Mon Jan 25 11:01:39 EST 2021

On Mon, 2021-01-25 at 09:51 +0100, Jehan-Guillaume de Rorthais wrote:
> Hi Digimer,
> 
> On Sun, 24 Jan 2021 15:31:22 -0500
> Digimer <lists at alteeve.ca> wrote:
> [...]
> >  I had a test server (srv01-test) running on node 1 (el8-a01n01),
> > and on
> > node 2 (el8-a01n02) I ran 'pcs cluster stop --all'.
> > 
> >   It appears like pacemaker asked the VM to migrate to node 2
> > instead of
> > stopping it. Once the server was on node 2, I couldn't use 'pcs
> > resource
> > disable <vm>' as it returned that that resource was unmanaged, and
> > the
> > cluster shut down was hung.
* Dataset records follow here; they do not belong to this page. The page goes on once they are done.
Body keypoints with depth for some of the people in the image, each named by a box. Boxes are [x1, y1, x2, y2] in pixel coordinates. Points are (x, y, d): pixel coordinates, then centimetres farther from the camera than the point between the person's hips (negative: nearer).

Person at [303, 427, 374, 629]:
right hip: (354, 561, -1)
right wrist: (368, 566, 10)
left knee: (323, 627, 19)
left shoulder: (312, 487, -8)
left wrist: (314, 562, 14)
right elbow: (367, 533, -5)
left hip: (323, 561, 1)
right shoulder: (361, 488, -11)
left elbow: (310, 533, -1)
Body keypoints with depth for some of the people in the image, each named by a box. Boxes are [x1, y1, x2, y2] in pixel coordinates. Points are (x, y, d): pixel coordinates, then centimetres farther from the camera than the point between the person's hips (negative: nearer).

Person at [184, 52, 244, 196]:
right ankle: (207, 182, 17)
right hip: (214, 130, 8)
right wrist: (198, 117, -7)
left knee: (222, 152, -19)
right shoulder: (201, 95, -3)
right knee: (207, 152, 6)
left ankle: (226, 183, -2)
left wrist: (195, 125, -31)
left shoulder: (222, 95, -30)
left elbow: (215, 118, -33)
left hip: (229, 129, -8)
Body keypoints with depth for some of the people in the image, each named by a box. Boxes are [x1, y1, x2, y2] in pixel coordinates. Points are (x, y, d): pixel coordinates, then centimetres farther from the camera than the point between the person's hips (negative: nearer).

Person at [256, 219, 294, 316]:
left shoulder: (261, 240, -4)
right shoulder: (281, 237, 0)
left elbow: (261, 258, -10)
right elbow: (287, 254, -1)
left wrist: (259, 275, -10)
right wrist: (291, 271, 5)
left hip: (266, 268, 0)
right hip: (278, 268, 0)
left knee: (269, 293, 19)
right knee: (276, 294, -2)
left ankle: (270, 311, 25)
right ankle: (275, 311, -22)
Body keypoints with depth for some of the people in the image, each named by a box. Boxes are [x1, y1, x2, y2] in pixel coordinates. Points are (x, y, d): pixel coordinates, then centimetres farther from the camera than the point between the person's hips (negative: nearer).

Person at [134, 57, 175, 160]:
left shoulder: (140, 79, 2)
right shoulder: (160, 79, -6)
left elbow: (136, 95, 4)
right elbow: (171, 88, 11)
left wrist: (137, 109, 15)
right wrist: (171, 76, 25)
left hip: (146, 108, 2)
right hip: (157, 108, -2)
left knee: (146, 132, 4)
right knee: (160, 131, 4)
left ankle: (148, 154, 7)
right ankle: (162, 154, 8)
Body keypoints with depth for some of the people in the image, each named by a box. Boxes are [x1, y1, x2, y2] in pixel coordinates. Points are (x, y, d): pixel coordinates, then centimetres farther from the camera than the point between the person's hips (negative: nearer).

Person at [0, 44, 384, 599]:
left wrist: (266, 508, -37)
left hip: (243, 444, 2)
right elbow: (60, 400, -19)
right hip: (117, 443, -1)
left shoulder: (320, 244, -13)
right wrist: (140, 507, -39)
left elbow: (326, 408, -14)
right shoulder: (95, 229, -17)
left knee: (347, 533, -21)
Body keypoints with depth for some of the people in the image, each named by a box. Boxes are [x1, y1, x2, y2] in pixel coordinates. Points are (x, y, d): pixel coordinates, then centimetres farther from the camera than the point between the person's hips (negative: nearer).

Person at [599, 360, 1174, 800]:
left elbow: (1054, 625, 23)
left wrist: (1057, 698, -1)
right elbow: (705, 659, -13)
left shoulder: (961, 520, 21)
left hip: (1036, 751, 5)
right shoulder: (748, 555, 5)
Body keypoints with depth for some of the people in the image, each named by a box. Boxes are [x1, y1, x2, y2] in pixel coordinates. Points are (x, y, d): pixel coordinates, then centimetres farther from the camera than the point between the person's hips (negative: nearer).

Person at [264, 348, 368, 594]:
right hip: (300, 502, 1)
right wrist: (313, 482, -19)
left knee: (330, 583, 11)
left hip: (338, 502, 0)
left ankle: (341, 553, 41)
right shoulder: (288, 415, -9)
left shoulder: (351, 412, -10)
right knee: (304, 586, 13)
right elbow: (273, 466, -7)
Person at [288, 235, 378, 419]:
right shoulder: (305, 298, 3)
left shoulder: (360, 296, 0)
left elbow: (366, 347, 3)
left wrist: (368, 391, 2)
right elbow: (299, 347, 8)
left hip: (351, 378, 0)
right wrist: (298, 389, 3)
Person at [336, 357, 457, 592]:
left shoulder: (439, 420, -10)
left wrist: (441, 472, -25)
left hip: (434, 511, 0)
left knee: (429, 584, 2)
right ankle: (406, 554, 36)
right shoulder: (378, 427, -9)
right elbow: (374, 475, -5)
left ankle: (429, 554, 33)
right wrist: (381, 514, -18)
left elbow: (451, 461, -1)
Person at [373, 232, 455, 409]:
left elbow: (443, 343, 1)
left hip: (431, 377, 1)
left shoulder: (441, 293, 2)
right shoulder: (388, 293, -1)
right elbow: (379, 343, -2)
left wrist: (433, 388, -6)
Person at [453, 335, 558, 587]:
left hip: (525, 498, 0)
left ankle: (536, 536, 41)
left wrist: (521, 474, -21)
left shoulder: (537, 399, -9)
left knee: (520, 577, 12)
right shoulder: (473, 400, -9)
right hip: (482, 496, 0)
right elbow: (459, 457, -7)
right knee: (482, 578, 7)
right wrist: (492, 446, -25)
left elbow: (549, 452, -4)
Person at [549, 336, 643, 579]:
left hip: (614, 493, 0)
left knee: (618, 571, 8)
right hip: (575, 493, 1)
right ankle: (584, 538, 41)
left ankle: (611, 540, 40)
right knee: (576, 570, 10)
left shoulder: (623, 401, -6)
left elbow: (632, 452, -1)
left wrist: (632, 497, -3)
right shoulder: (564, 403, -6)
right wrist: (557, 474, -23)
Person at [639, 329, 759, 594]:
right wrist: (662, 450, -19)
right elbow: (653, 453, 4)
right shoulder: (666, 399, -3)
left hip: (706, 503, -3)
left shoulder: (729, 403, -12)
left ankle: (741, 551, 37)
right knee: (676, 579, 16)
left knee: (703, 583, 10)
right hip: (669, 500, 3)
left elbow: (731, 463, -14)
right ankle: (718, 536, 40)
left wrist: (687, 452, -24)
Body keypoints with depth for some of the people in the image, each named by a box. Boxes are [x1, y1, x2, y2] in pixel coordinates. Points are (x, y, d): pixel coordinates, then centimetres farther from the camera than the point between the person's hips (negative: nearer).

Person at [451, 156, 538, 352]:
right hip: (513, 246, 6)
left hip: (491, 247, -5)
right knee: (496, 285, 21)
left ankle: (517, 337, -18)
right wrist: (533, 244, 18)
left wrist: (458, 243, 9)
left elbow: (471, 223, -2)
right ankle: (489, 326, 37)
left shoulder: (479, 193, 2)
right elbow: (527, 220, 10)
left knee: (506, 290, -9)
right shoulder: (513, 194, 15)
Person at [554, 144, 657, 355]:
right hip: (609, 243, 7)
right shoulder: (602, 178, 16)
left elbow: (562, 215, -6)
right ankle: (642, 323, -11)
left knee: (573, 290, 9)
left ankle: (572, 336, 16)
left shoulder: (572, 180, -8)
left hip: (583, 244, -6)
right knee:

When I directly stopped the VM and then
> > did
> > a 'pcs resource cleanup', the cluster shutdown completed.
> 
> As actions during a cluster shutdown cannot be handled in the same
> transition
> for each nodes, I usually add a step to disable all resources using
> property
> "stop-all-resources" before shutting down the cluster:
> 
>   pcs property set stop-all-resources=true
>   pcs cluster stop --all
> 
> But it seems there's a very new cluster property to handle that
> (IIRC, one or
> two releases ago). Look at "shutdown-lock" doc:
> 
>   [...]
>   some users prefer to make resources highly available only for
> failures, with
>   no recovery for clean shutdowns. If this option is true, resources
> active on a
>   node when it is cleanly shut down are kept "locked" to that node
> (not allowed
>   to run elsewhere) until they start again on that node after it
> rejoins (or
>   for at most shutdown-lock-limit, if set).
>   [...]
> 
> [...]
> >   So as best as I can tell, pacemaker really did ask for a
> > migration. Is
> > this the case?
> 
> AFAIK, yes, because each cluster shutdown request is handled
> independently at
> node level. There's a large door open for all kind of race conditions
> if
> requests are handled with some random lags on each nodes.

I'm going to guess that's what happened.

The basic issue is that there is no "cluster shutdown" in Pacemaker,
only "node shutdown". I'm guessing "pcs cluster stop --all" sends
shutdown requests for each node in sequence (probably via systemd), and
if the nodes are quick enough, one could start migrating off resources
before all the others get their shutdown request.

There would be a way around it. Normally Pacemaker is shut down via
SIGTERM to pacemakerd (which is what systemctl stop does), but inside
Pacemaker it's implemented as a special "shutdown" transient node
attribute, set to the epoch timestamp of the request. It would be
possible to set that attribute for all nodes in a copy of the CIB, then
load that into the live cluster.

stop-all-resources as suggested would be another way around it (and
would have to be cleared after start-up, which could be a plus or a
minus depending on how much control vs convenience you want).
-- 
Ken Gaillot <kgaillot at redhat.com>